### [BRIEF]
Copy out, word for word, the text that follows each picture in all the items below, and leave the pictures themselves out of your answer.

### [RECORDED INFORMATION]
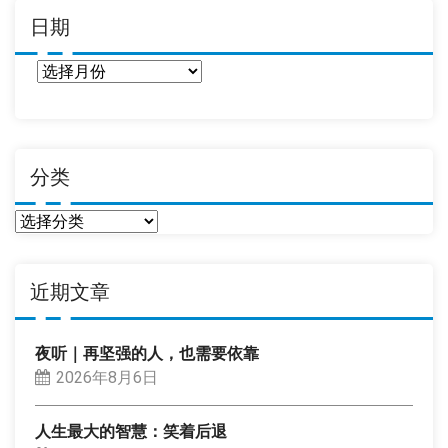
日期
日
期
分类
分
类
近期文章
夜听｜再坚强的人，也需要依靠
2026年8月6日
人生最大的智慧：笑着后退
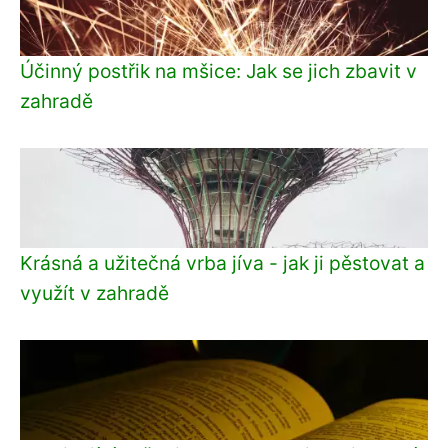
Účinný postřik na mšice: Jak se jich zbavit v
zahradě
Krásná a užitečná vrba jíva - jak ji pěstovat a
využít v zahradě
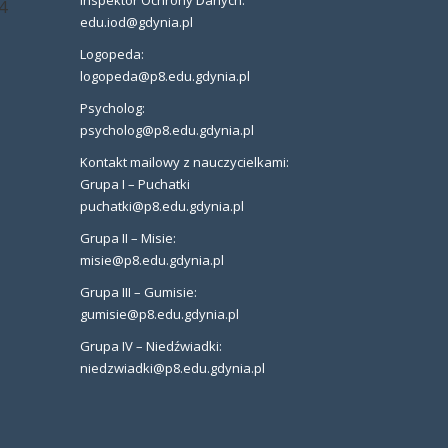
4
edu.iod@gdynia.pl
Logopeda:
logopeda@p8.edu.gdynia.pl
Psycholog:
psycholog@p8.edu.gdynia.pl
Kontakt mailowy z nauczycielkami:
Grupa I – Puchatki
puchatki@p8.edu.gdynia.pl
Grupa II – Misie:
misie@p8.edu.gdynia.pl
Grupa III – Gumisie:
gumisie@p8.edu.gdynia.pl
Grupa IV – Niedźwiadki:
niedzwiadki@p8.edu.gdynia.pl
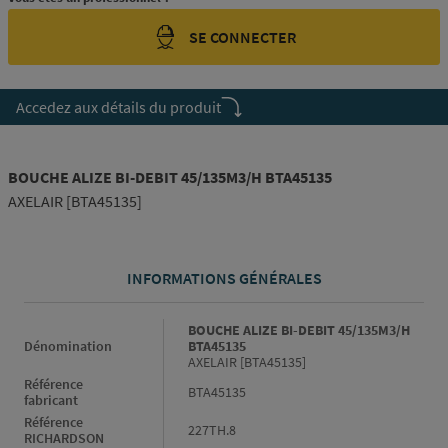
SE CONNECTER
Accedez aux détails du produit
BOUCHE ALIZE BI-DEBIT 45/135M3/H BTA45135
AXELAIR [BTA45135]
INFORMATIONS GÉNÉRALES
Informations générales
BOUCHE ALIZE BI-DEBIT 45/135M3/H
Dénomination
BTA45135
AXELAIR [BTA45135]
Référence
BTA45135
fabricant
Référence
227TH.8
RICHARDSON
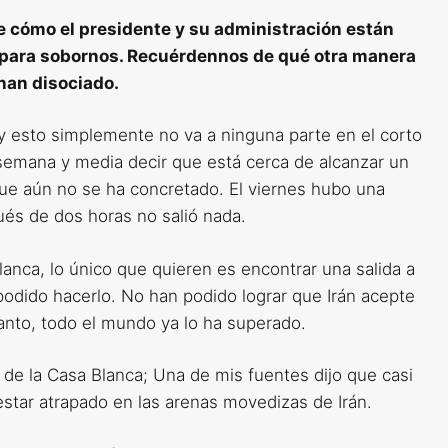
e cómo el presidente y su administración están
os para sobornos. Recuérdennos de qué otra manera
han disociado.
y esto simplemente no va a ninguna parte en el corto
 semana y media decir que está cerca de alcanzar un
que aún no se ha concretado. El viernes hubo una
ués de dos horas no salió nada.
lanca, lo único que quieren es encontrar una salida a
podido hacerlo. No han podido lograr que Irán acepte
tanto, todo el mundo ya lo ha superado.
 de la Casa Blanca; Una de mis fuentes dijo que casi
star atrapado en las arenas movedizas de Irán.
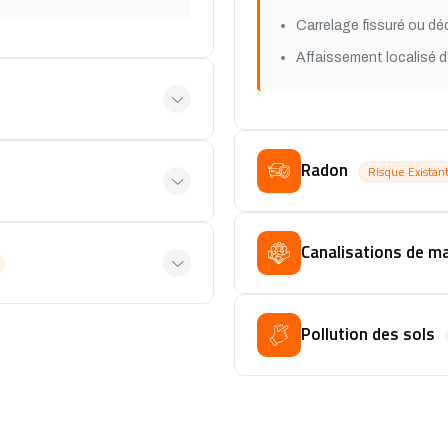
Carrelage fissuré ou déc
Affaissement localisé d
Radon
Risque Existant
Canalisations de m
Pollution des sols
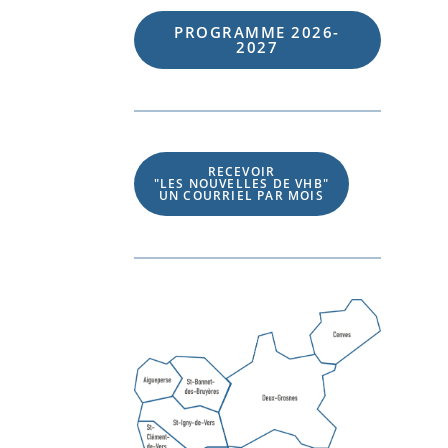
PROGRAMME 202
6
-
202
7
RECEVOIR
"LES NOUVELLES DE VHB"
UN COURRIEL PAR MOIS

### [RESPONSE AREA]
日期
日
期
分类
分
类
近期文章
夜听｜再坚强的人，也需要依靠
2026年8月6日
人生最大的智慧：笑着后退
Účinný postřik na mšice: Jak se jich zbavit v
zahradě
Krásná a užitečná vrba jíva - jak ji pěstovat a
využít v zahradě
4
edu.iod@gdynia.pl
Logopeda:
logopeda@p8.edu.gdynia.pl
Psycholog:
psycholog@p8.edu.gdynia.pl
Kontakt mailowy z nauczycielkami:
Grupa I – Puchatki
puchatki@p8.edu.gdynia.pl
Grupa II – Misie:
misie@p8.edu.gdynia.pl
Grupa III – Gumisie:
gumisie@p8.edu.gdynia.pl
Grupa IV – Niedźwiadki:
niedzwiadki@p8.edu.gdynia.pl
SE CONNECTER
Accedez aux détails du produit
BOUCHE ALIZE BI-DEBIT 45/135M3/H BTA45135
AXELAIR [BTA45135]
INFORMATIONS GÉNÉRALES
Informations générales
BOUCHE ALIZE BI-DEBIT 45/135M3/H
Dénomination
BTA45135
AXELAIR [BTA45135]
Référence
BTA45135
fabricant
Référence
227TH.8
RICHARDSON
e cómo el presidente y su administración están
os para sobornos. Recuérdennos de qué otra manera
han disociado.
y esto simplemente no va a ninguna parte en el corto
 semana y media decir que está cerca de alcanzar un
que aún no se ha concretado. El viernes hubo una
ués de dos horas no salió nada.
lanca, lo único que quieren es encontrar una salida a
podido hacerlo. No han podido lograr que Irán acepte
tanto, todo el mundo ya lo ha superado.
 de la Casa Blanca; Una de mis fuentes dijo que casi
star atrapado en las arenas movedizas de Irán.
Carrelage fissuré ou déc
Affaissement localisé d
Radon
Risque Existant
Canalisations de m
Pollution des sols
PROGRAMME 202
6
-
202
7
RECEVOIR
"LES NOUVELLES DE VHB"
UN COURRIEL PAR MOIS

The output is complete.